Out of all the Arkham games this is probably the best one overall. I think I liked Arkham City a bit more but this one had so much content and new elements added to it that it really takes the cake from a narrative and technical standpoint.

I guess the biggest addition to this chapter in the series is that it is the first game where you can drive the Batmobile. And you don’t just get to drive it, you get to do battle with it. There are a lot of parts in the game where you have to go into vehicular combat and there are different styles, as well. There are side missions that play out like straight up car chases and then there are other missions where you go into “battle mode” and you are essentially a tank in a firefight with other tanks and aerial drones. It’s actually pretty incredible stuff and this element never got old.

The only Batmobile stuff I didn’t like was the racetrack sequences, which are worked into the Riddler side missions. I don’t play Batman games to race cars, I play them to save Gotham City from scum and villainy. They also work the Batmobile into the equation where you have to solve some of the Riddler’s puzzles. I love the Riddler, I just liked his side missions the least because of these bits.

I liked the new Arkham Knight character, even though it became fairly obvious who he was and that he wasn’t actually a new character but just a new twist on a known character. I also like that changes to his character were instrumental in Deathstroke coming into the game. But sadly, you don’t get to exchange fisticuffs with him. But that leads me to one other minor problem with the game.

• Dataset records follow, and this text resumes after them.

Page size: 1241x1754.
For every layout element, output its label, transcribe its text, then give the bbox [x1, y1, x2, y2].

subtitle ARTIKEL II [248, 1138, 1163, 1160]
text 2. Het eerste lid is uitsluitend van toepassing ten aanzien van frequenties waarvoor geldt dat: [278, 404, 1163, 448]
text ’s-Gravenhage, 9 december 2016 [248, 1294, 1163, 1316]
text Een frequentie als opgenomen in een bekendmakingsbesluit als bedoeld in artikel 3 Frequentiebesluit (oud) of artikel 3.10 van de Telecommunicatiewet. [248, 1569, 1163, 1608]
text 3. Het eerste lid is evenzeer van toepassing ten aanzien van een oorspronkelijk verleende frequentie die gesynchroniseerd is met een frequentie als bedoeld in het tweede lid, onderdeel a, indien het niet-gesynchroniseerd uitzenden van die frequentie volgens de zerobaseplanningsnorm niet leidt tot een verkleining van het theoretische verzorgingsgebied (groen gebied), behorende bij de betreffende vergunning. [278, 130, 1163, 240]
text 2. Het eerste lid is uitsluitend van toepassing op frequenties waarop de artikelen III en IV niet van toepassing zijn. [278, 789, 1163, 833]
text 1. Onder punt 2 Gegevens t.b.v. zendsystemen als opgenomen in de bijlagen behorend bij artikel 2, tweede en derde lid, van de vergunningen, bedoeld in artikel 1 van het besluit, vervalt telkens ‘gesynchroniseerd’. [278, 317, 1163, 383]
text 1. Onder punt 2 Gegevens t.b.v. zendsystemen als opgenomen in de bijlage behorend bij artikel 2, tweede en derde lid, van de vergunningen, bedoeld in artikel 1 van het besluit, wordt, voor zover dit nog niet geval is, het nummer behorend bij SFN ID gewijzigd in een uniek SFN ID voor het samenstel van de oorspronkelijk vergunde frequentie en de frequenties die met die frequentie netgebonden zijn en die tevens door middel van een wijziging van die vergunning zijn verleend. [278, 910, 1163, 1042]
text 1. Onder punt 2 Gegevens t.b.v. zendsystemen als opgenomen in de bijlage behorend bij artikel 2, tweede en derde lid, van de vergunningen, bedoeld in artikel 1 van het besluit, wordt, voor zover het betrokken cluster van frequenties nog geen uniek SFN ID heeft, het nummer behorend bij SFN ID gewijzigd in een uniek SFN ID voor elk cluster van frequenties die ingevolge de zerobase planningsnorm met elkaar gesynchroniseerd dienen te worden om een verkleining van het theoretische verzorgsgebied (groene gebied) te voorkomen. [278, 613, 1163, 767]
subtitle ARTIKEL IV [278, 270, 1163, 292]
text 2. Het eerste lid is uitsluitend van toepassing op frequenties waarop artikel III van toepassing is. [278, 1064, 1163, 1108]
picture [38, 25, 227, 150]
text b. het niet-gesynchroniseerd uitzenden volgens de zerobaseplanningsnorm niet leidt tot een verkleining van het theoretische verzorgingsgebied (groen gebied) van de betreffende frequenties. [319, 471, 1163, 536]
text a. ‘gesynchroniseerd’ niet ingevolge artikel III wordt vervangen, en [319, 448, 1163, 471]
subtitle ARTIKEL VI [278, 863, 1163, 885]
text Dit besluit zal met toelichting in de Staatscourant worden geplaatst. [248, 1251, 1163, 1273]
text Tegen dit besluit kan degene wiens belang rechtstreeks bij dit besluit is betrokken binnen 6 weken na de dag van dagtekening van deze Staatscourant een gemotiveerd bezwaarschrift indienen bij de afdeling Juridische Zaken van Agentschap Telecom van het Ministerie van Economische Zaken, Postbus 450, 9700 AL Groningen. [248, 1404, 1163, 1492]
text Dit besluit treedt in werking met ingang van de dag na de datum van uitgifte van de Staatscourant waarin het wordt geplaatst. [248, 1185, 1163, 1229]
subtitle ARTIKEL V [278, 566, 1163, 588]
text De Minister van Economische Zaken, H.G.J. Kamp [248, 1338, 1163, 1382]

There are no real boss battles. Well, there are big boss battle feeling moments like when you take on the Arkham Knight’s tank or when you reach the big crescendo in the Mr. Freeze side missions but you never actually fight any of the major villains with your fists except for Killer Croc.

Still, I do like how the big battles go down in the game. I just wish that I got to have more intimate physical encounters.

And man, there are a ton of villains. And even though the Joker is dead, he is very much a big presence in the game but I don’t want to reveal how, as that will spoil the story. But Mark Hamill, as the Joker, probably has as much dialogue in the game as Batman.

I liked that Scarecrow was the biggest villain in the game, as he’s a character that gets shafted in favor of the better known villains in Batman lore. Plus, the version of Scarecrow used in this game series is my favorite version of the character to date.

Ultimately, this is the best game in the series overall and thus, I’d say it is the best superhero video game that I have ever played. It brings the story full circle and is a nice conclusion to Rocksteady’s Batman franchise.

But really, I hope that this isn’t the actual end. I’d love to see a Nightwing, Red Hood or Batgirl game spun off from this series.

Rating: 9.25/10
Pairs well with: The three previous Batman: Arkham games.